Recently, two University of British Columbia (UBC) researchers Humaira Kamal and Alan Wagner, with help from WestGrid support staff Roman Baranowski and Brent Gawryluik, were able to execute programs with over 100 Million processes on 6,480 processor cores at WestGrid’s computing facility at UBC.


 "This is an exciting milestone; no one before has demonstrated programs with exascale number of MPI processes and these tests show that basic MPI middleware can scale to massively parallel programming," said Wagner. "Access to WestGrid's computing resources was essential. You never know whether a system will scale until you test it, and we could not have achieved the 100 million milestone without access to a cluster with thousands of cores like that available from WestGrid."


As part of her PhD work, Kamal has developed a novel extension to MPICH2, which is an award-winning software from the Argonne National Laboratory in the US that is widely used to develop high performance computing applications. MPICH2 is one of most widely used middleware supporting the MPI standard, the de-facto library for building scalable parallel software. Kamal's middleware, called Fine-Grain MPI or simply FG-MPI, is integrated into the MPICH2 runtime to allow for hundreds and thousands of MPI processes inside a single Operating System (OS) level process. These are full-fledged MPI processes, each with their own state that communicate in the same way whether it is between processes in the same OS-process or between processes on separate compute nodes. FG-MPI decouples MPI from the hardware and it is no longer necessary to have thousands of cores to execute programs with thousands of MPI processes.


In December 2012, Kamal and Wagner started testing the extent to which they were able to scale up FG-MPI to see whether they could achieve 100 Million MPI processes. They did this in several stages before attempting the final runs using all available machines. There are over 540 newer machines in WestGrid where each machine has two dual-socket with 6 processing cores per socket, a total of 6,480 processing cores. The machines are Intel Xeon X5650, 64 bit machines, with 24 GB of memory interconnected by a InfiniBand network. Kamal and Wagner executed several programs on 6,480 cores with one OS-process for each core and 16,000 MPI processes within each OS-process using FG-MPI, resulting in total 16,000 times 6,480 equal to 103,680,000 MPI processes.
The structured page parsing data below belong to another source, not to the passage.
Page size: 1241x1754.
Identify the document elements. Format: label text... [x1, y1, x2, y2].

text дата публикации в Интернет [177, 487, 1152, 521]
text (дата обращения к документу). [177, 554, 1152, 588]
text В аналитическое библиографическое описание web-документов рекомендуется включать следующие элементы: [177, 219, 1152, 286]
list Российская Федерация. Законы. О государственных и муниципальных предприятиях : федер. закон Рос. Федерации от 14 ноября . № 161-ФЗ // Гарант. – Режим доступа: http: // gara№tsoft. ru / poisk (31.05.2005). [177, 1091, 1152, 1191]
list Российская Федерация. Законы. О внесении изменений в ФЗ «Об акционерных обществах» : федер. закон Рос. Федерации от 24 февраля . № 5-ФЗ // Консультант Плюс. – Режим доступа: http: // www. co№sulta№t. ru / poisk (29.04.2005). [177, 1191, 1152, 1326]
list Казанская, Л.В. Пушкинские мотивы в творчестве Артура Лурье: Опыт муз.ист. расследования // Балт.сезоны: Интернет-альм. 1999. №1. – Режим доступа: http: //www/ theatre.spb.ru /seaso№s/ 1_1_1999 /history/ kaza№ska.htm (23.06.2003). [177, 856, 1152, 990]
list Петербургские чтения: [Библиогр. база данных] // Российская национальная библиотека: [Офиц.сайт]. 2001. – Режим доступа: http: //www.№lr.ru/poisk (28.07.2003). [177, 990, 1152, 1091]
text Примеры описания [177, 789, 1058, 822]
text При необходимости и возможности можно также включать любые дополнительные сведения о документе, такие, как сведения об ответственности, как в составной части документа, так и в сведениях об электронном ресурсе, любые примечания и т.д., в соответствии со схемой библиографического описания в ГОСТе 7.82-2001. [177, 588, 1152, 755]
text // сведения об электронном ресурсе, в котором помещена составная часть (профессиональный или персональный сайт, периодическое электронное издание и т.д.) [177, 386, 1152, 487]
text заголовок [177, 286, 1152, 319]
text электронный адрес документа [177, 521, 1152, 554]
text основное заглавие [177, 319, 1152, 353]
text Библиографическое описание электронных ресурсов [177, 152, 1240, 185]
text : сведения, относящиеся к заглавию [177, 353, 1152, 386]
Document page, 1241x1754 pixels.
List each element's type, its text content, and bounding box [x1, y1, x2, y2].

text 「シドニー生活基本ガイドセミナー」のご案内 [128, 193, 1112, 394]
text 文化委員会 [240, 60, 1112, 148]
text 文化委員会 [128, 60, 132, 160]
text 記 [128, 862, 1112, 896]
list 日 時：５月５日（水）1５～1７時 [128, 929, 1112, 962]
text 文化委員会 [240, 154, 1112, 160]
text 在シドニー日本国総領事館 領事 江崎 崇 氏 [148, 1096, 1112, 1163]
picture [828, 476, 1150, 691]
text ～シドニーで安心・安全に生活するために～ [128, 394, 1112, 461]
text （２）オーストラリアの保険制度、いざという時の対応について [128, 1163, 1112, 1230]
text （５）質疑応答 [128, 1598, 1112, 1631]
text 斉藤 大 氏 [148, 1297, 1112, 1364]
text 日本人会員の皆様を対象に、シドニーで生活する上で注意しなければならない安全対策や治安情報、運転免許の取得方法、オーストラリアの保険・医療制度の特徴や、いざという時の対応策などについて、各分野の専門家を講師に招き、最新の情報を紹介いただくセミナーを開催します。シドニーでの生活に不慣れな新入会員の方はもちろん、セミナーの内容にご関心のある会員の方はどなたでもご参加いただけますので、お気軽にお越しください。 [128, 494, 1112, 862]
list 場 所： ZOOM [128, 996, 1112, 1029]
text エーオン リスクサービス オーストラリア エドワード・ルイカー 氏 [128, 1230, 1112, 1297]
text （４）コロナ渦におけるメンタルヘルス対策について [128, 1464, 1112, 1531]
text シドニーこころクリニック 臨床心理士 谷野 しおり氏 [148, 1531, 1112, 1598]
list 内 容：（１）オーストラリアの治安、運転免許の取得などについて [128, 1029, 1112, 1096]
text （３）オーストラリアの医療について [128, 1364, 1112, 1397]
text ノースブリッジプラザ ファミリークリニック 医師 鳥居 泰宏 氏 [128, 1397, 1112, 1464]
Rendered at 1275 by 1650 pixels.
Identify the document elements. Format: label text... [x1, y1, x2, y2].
Several programs were executed to test the middleware. This included the well-known MPI CPI (Pi calculation) program and programs to test MPI collectives, broadcast (one message to everyone), reduce (one process collecting the result from all the others), and a barrier synchronization. The calculation of Pi required less than 10 seconds and the barrier operation required only 0.2 seconds to complete on all 103 Million processes.


Since there are no exascale machines, by enabling concurrency inside each OS-process, the researchers were able to approximate the execution of massively parallel programs. In FG-MPI, it is not necessary to re-compile the program, the same program can used whether it is in one OS process on one machine, several processes on one multicore or a cluster of multicore machines, or on a large supercomputer like WestGrid. Kamal and Wagner have shown with FG-MPI that many of the core library calls in MPI and in particular MPICH2 scale to 100 million processes and FG-MPI provides a path for testing and evaluating MPI middleware as larger machines become available by shifting concurrency within an OS-process to parallelism on the cores of the machine, inching our way towards exascale.


Although simple algorithms were executed to demonstrate the capability of this approach to scaling MPI to exascale, it sets the stage for investigating the scalability of MPI middleware and MPI programs to execute on larger machines.


“It is intriguing to also think about the types of programs that could benefit from having so many independent processes,” said Wagner. “A lot of simulation software, such as those used in chemical and biological computation, simulate the real world at the molecular or cellular level where scaling models up to 100 Million processes may advance research.”